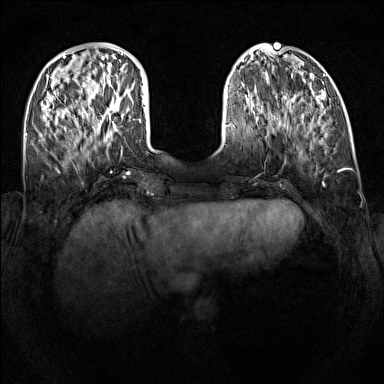
Breast MRI (dynamic contrast-enhanced), one axial slice; position 36 of 160 along the scan axis; dynamic contrast-enhanced series, time point 2 of 7 at this slice position (early post-contrast); 1.5 T; TE 1.8 ms, TR 5 ms; 1 mm slice thickness; 384 × 384 image matrix, field of view 340 × 340 mm. Female patient.
Structures marked on this image (semi-automatically segmented with operator editing):
- enhancing-tissue mask used for the functional tumour volume (all voxels passing the contrast-enhancement thresholds inside the analysis volume; usually the tumour): bounding box (x1, y1, x2, y2) in pixels: (114, 96, 122, 111)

--*--

> [INSTRUCTIONS FOR THE TASK]:
Pull together all lines from the data that mention the word "image".

> [WRITTEN REPLY]:
Breast MRI (dynamic contrast-enhanced), one axial slice; position 36 of 160 along the scan axis; dynamic contrast-enhanced series, time point 2 of 7 at this slice position (early post-contrast); 1.5 T; TE 1.8 ms, TR 5 ms; 1 mm slice thickness; 384 × 384 image matrix, field of view 340 × 340 mm. Female patient.
Structures marked on this image (semi-automatically segmented with operator editing):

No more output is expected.